━━ AVAILABLE RECORDS ━━

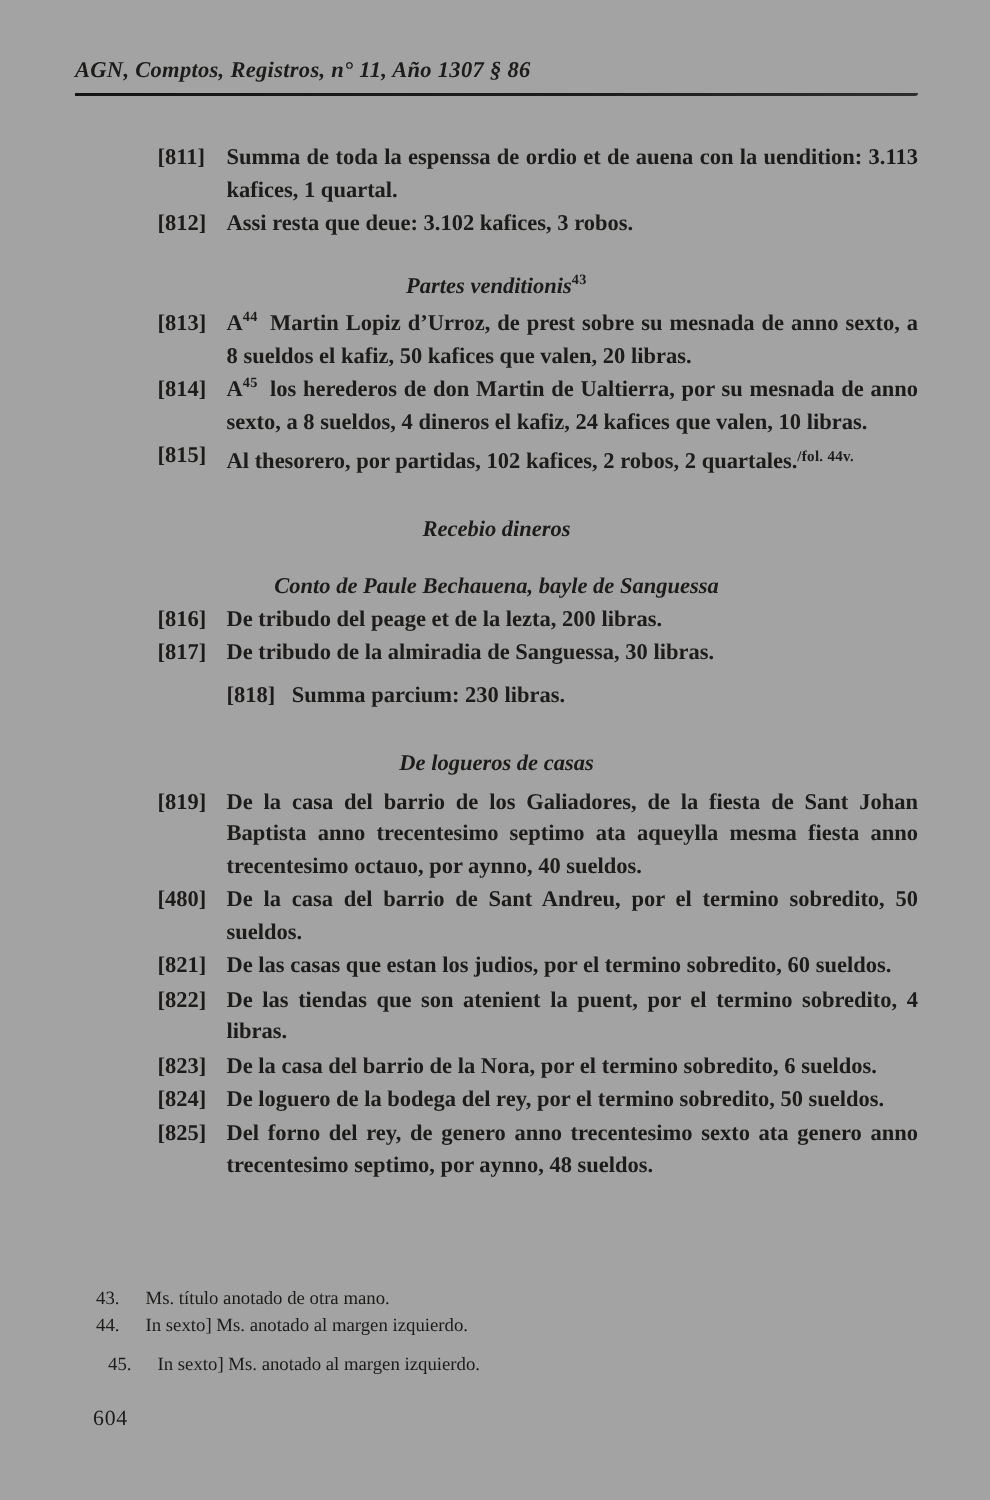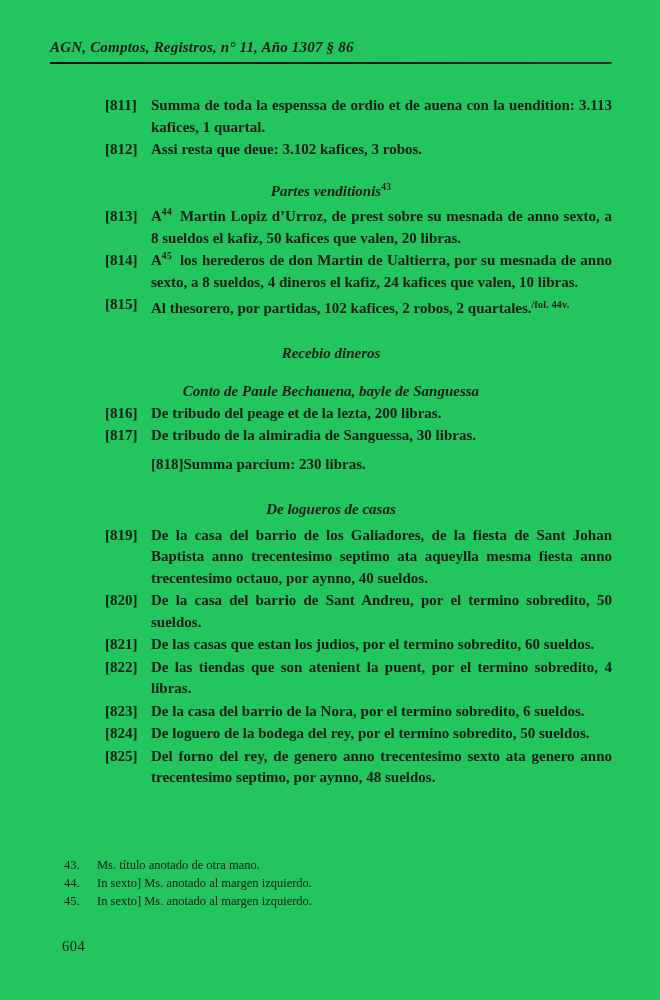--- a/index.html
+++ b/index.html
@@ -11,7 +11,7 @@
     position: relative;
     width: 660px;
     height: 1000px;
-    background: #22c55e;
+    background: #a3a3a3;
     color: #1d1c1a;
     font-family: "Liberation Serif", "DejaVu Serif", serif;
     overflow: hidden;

━━━

## HOW TO COMPLETE THIS TASK
All lines from the line holding "width: 660px;" through the end of the records above need to be transcribed exactly, and no other text should appear.

## OUTPUT
     width: 660px;
     height: 1000px;
-    background: #22c55e;
+    background: #a3a3a3;
     color: #1d1c1a;
     font-family: "Liberation Serif", "DejaVu Serif", serif;
     overflow: hidden;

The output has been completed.